* TASK PROMPT *
Wherever the word "linejoin" occurs in the lines below, copy the whole line.

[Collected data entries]

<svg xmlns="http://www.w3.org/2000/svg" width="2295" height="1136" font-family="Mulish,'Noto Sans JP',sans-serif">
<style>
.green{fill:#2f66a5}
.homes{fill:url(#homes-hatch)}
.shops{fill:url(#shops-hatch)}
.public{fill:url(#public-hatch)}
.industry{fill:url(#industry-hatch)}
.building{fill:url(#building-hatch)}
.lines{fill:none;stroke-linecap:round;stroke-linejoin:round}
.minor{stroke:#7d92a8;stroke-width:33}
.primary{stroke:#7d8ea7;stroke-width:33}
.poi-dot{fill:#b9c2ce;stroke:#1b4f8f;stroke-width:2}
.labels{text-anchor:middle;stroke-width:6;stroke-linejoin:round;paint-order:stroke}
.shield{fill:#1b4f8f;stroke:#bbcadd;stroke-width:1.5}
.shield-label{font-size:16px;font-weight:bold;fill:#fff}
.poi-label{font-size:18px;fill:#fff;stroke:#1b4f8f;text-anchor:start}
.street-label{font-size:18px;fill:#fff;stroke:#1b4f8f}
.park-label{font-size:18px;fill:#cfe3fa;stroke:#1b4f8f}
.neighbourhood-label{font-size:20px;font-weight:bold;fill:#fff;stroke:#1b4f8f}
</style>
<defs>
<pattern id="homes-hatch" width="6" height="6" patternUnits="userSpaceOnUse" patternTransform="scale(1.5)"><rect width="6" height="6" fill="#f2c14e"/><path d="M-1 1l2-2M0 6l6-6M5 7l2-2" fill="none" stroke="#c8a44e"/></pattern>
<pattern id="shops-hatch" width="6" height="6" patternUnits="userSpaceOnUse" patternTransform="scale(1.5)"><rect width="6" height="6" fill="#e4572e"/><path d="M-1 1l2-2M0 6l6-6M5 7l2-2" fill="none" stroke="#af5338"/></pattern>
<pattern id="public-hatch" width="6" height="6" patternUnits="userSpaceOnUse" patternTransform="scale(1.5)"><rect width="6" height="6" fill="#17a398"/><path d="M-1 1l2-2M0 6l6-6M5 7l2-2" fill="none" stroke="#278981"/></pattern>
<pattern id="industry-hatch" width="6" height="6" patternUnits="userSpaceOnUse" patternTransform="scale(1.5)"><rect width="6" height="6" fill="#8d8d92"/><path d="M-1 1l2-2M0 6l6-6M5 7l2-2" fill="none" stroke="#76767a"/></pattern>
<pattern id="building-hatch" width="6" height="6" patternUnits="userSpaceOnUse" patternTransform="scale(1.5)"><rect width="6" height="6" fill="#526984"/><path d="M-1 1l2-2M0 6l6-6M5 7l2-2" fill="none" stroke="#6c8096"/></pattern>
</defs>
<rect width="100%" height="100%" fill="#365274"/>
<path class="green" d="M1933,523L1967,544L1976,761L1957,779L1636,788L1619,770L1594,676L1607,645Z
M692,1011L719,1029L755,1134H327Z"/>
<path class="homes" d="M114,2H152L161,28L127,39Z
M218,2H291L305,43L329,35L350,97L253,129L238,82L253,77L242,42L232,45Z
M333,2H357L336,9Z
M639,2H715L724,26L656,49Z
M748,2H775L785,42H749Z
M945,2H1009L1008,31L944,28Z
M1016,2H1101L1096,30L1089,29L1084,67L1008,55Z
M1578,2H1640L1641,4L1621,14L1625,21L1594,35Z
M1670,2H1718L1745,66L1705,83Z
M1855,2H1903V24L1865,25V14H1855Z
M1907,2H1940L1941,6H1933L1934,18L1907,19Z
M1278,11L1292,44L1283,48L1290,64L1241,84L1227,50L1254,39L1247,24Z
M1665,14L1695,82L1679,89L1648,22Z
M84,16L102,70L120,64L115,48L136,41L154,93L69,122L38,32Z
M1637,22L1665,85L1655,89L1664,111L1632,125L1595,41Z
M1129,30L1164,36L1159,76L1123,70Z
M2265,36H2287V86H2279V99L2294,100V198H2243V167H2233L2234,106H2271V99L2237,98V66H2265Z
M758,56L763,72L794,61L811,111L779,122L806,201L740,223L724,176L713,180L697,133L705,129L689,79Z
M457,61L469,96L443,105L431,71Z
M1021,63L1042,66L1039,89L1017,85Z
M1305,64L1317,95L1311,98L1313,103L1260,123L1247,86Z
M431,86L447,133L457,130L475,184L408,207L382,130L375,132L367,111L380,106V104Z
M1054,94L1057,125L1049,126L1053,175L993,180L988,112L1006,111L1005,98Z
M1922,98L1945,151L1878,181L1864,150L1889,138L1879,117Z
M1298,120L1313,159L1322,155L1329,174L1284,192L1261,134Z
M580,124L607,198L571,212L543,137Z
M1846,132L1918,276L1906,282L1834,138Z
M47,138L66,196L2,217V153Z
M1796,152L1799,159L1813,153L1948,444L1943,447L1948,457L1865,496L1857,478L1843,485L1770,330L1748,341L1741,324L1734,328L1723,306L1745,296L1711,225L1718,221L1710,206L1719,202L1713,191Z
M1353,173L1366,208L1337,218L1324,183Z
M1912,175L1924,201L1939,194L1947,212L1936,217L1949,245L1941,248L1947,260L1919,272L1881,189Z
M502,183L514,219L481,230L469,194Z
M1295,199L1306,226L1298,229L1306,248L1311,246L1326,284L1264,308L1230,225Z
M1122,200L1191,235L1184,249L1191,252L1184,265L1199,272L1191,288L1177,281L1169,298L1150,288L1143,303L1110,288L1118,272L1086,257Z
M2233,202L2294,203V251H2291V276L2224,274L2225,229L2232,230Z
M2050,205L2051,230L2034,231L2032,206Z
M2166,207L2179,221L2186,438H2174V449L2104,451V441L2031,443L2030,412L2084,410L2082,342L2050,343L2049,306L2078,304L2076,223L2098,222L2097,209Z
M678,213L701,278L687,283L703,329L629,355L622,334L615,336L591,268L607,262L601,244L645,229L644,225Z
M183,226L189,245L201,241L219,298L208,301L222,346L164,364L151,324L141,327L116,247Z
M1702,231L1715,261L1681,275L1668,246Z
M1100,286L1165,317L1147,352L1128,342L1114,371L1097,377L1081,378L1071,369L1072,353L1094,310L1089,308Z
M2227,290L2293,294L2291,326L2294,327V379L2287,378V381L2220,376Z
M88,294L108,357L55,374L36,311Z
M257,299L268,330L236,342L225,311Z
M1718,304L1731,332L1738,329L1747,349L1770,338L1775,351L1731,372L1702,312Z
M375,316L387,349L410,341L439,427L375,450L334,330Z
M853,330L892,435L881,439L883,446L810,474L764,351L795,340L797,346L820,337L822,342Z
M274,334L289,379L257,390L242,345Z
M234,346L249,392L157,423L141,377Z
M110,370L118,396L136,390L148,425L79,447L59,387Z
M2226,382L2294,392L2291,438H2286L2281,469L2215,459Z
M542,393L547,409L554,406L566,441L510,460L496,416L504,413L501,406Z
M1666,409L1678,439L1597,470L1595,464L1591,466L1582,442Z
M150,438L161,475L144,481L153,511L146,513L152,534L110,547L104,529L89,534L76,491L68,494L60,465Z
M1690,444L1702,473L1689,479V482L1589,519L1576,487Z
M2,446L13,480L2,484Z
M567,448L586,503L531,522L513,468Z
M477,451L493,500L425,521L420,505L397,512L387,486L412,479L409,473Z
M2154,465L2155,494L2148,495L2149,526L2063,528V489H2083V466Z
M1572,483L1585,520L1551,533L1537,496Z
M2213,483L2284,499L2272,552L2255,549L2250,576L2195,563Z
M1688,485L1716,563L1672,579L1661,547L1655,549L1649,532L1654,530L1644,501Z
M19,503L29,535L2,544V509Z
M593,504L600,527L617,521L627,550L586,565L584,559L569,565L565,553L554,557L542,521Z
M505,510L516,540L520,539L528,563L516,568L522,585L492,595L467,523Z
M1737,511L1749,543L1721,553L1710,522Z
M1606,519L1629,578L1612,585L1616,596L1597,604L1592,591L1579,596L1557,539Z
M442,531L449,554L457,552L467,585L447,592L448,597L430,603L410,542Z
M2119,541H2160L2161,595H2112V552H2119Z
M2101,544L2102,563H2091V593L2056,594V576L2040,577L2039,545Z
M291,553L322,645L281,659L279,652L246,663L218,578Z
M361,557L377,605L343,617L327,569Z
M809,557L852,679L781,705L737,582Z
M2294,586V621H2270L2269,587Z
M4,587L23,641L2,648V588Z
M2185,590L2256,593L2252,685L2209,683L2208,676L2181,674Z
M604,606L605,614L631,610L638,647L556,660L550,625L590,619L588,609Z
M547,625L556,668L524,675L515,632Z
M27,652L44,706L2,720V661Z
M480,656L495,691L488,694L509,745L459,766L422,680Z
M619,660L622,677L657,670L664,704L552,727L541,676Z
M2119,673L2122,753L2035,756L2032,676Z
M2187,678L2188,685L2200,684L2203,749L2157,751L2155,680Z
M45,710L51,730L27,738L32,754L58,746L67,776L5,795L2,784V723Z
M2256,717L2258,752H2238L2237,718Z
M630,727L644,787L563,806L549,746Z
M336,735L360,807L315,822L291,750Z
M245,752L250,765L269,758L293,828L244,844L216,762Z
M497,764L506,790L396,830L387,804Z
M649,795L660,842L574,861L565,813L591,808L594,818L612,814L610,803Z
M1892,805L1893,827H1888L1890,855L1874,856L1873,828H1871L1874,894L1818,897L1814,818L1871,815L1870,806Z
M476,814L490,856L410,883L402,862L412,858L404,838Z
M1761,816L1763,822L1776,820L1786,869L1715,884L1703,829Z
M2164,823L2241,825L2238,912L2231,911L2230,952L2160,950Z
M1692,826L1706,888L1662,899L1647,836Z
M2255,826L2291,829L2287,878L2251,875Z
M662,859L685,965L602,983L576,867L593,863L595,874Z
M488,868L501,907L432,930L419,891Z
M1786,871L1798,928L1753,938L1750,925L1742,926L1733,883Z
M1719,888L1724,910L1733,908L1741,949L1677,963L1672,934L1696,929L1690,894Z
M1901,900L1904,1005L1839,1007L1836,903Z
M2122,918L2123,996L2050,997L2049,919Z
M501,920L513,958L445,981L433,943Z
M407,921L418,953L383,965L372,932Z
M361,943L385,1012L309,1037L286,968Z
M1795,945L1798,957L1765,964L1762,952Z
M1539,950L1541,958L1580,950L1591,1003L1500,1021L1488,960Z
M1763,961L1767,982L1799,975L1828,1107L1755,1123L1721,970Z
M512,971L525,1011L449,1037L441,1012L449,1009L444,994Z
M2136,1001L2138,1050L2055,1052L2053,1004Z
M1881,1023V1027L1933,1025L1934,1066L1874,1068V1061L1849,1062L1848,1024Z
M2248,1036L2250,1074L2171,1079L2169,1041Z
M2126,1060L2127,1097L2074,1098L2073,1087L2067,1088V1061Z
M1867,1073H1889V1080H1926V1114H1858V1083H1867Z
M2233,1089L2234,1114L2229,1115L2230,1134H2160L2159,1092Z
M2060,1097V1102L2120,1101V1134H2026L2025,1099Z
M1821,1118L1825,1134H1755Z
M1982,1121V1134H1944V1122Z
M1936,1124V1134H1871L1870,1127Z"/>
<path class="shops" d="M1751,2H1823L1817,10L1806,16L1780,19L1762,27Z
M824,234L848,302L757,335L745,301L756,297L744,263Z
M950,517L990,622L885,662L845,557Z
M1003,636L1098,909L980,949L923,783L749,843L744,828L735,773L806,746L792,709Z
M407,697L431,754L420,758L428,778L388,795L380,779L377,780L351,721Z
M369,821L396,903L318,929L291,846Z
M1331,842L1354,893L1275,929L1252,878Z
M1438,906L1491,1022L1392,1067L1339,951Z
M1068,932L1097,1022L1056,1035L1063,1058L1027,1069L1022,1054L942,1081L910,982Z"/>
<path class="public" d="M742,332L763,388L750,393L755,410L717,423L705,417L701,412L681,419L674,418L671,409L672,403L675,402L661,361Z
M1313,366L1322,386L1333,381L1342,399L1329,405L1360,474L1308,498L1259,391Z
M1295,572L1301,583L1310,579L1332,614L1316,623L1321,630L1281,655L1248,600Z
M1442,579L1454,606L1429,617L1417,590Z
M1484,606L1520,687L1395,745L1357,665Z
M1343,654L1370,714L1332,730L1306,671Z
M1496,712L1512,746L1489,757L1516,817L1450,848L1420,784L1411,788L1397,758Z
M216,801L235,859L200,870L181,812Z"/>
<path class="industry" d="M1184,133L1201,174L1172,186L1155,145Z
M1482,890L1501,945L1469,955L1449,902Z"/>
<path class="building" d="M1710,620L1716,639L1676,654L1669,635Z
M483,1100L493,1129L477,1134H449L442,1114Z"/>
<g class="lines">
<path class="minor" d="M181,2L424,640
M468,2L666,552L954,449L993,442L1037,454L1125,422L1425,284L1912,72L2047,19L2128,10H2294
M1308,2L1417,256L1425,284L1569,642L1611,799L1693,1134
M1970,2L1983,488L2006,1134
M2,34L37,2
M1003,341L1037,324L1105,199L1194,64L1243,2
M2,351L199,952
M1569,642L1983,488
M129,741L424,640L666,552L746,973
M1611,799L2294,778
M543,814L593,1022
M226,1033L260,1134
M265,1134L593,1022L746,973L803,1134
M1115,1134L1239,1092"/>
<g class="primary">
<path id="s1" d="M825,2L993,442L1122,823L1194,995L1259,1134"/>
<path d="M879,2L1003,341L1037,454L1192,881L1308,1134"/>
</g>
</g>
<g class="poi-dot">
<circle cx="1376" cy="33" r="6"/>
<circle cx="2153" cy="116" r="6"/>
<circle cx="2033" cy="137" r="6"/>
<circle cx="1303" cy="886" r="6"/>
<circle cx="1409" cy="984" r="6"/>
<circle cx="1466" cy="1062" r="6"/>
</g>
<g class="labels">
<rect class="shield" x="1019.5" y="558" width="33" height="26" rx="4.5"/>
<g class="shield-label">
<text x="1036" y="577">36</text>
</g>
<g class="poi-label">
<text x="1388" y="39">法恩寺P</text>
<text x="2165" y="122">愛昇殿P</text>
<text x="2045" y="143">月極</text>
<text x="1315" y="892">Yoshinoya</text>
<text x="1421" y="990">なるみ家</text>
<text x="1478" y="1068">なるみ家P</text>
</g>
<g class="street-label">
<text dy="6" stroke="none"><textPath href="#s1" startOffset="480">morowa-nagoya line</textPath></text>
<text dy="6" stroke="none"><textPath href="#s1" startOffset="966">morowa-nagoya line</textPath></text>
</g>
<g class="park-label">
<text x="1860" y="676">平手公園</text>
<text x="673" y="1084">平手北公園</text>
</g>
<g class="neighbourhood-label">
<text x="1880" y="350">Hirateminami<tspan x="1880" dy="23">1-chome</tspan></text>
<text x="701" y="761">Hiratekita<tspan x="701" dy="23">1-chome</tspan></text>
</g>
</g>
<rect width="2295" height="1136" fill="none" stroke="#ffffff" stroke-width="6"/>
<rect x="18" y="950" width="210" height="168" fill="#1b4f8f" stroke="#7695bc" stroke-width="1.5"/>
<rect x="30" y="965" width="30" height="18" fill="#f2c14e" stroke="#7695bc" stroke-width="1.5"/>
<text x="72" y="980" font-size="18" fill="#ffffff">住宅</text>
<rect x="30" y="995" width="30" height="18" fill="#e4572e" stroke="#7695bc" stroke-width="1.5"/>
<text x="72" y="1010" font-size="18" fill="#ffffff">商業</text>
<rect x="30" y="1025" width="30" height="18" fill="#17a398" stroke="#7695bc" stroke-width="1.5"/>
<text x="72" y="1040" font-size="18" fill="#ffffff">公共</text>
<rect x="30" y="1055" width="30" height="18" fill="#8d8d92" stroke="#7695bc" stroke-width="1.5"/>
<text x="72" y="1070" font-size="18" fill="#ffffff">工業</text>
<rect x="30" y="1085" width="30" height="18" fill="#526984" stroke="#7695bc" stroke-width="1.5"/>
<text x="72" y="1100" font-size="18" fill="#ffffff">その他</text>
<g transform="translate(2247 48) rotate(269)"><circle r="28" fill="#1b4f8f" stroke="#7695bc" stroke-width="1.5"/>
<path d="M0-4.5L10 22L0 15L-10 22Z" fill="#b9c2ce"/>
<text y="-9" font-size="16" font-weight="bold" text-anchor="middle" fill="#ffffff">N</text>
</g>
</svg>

* TASK RESPONSE *
.lines{fill:none;stroke-linecap:round;stroke-linejoin:round}
.labels{text-anchor:middle;stroke-width:6;stroke-linejoin:round;paint-order:stroke}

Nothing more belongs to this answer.